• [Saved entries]

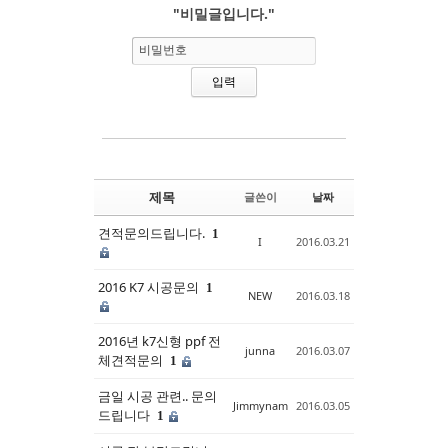
"비밀글입니다."
Sketchbook5, 스케치북5
Sketchbook5, 스케치북5
비밀번호
제목
글쓴이
날짜
견적문의드립니다.
1
I
2016.03.21
2016 K7 시공문의
1
NEW
2016.03.18
2016년 k7신형 ppf 전
junna
2016.03.07
체견적문의
1
금일 시공 관련.. 문의
Jimmynam
2016.03.05
드립니다
1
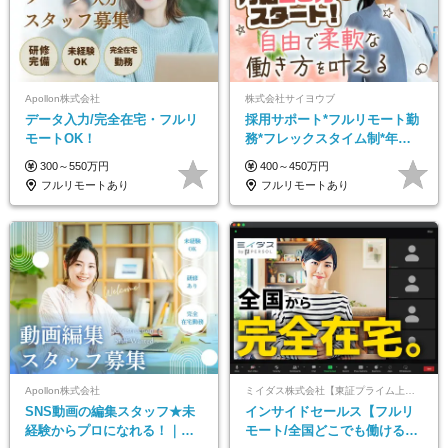
Apollon株式会社
株式会社サイヨウブ
データ入力/完全在宅・フルリ
採用サポート*フルリモート勤
モートOK！
務*フレックスタイム制*年休
120日*土日祝休み*残業ほぼな
300～550万円
400～450万円
し*育児中社員8割以上
フルリモートあり
フルリモートあり
Apollon株式会社
ミイダス株式会社【東証プライム上場パーソルグループ】
SNS動画の編集スタッフ★未
インサイドセールス【フルリ
経験からプロになれる！｜お
モート/全国どこでも働ける】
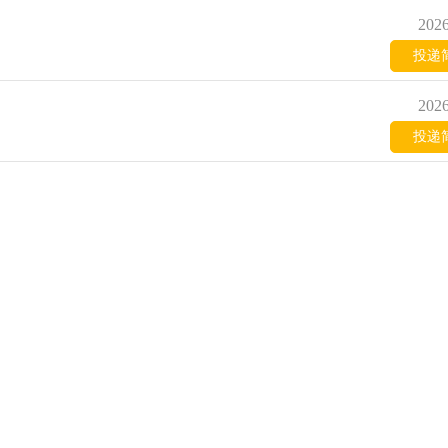
2026
投递
2026
投递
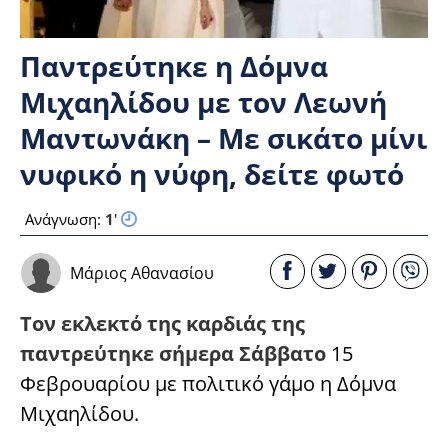
Παντρεύτηκε η Δόμνα
Μιχαηλίδου με τον Λεωνή
Μαντωνάκη – Με σικάτο μίνι
νυφικό η νύφη, δείτε φωτό
Ανάγνωση:
1
'
Μάριος Αθανασίου
Τον εκλεκτό της καρδιάς της
παντρεύτηκε σήμερα Σάββατο
15
Φεβρουαρίου με πολιτικό γάμο η Δόμνα
Μιχαηλίδου.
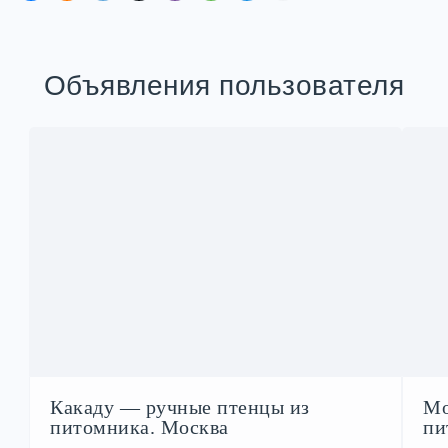
Объявления пользователя
Какаду — ручные птенцы из
Мо
питомника. Москва
пи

• [Prompt]
The line with "Объявления пользователя" marks where to start. Transcribe from there through the final line of the records, exactly and with nothing added.

• [Answer]
Объявления пользователя
Какаду — ручные птенцы из
Мо
питомника. Москва
пи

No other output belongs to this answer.